Poker Cheaters Story Airs on 60 Minutes

Written by:
C Costigan
Published on:
Nov/30/2008
60 Minutes Poker Cheating

The much anticipated poker cheaters story aired Sunday night on the most watched news magazine, 60 Minutes.  The story was heavily promoted throughout Sunday's NFL games including two marquee late afternoon games airing on CBS.  Those game time plugs were enticing to be certain:  "The great poker cheaters who swindled millions of dollars and got away with it."

"He was raising, just really, really bad hands against very good hands. He seemed to play crazy," Todd Witteles said of the cheater.  Witteles is a computer scientist turned poker player who believed he was losing too much to the same person. "It seemed like he was giving his money away. Except the only thing was, he wasn't losing.
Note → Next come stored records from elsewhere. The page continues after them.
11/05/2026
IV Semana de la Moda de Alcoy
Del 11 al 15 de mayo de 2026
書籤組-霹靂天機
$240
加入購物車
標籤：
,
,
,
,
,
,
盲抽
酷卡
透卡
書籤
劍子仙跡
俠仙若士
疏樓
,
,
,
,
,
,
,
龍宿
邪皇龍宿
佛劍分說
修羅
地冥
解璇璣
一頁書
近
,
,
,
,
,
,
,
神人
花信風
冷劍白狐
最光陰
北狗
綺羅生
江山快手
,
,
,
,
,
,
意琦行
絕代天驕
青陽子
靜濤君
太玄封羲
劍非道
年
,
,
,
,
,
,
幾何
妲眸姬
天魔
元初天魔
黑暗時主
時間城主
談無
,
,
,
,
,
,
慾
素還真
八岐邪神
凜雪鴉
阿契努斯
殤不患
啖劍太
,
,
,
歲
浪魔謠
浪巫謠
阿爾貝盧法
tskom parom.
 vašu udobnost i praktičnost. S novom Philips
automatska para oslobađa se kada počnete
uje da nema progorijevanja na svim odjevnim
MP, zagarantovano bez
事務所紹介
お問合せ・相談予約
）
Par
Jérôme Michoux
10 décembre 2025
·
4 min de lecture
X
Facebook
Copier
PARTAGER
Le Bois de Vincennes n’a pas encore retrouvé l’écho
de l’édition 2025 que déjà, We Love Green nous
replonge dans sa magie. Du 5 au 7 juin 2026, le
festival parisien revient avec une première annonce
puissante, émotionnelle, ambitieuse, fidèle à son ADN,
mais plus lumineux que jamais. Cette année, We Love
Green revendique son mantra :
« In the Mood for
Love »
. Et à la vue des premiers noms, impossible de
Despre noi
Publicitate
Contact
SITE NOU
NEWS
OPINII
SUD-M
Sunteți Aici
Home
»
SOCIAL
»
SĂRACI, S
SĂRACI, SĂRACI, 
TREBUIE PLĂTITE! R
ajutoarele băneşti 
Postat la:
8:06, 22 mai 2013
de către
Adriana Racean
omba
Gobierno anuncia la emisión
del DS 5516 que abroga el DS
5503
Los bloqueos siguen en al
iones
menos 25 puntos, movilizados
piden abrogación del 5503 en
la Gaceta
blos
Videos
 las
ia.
He was playing in a style that was sure to lose, but he was killing the game day after day," Witteles, who played a key detective role, remembers.
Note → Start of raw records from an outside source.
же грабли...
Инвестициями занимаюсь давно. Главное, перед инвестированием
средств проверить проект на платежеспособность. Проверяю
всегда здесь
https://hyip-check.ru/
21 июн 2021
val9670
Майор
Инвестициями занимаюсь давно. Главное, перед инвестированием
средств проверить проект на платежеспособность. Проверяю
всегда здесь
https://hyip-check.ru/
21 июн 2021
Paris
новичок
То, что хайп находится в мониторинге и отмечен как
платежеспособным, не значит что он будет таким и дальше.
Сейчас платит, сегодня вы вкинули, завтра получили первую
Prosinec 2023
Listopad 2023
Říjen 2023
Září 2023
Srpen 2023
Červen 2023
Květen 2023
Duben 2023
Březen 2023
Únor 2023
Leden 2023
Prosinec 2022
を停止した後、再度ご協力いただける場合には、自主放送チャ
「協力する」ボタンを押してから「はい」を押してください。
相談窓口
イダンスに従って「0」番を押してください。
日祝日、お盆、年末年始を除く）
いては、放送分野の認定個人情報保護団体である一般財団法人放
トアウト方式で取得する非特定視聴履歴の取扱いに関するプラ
Michael Josem, a player and a computer security expert, plotted the odds of such consistent success. "We did the mathematical analysis to find that they were winning at about 15 standard deviations above the mean...approximately equivalent to winning a one-in-a-million jackpot six consecutive times." The cheating netted more than $20 million.

In the wild wild West, if you were caught gambling, it was a capital felony, 60 Minutes started off their segment.   That didn't happen in the case of AbsolutePoker.com, which was the center of the report. 

What got poker players most angry was that Absolute Poker cut a deal with the cheater in exchange for explanation to how he did it, according to the report. 

Frank Catania, the one time director of New Jersey"s Division of Gaming Enforcement, said "we owe it to the players in uncovering what happened."

The cheater was revealed as World Series of Poker winner, Russ Hamilton.  He and five co-conspirators seem to be getting away with it, the 60 Minutes report stated. 

60 Minutes didn't have much time locating Russ Hamilton.  They simply called his Las Vegas home.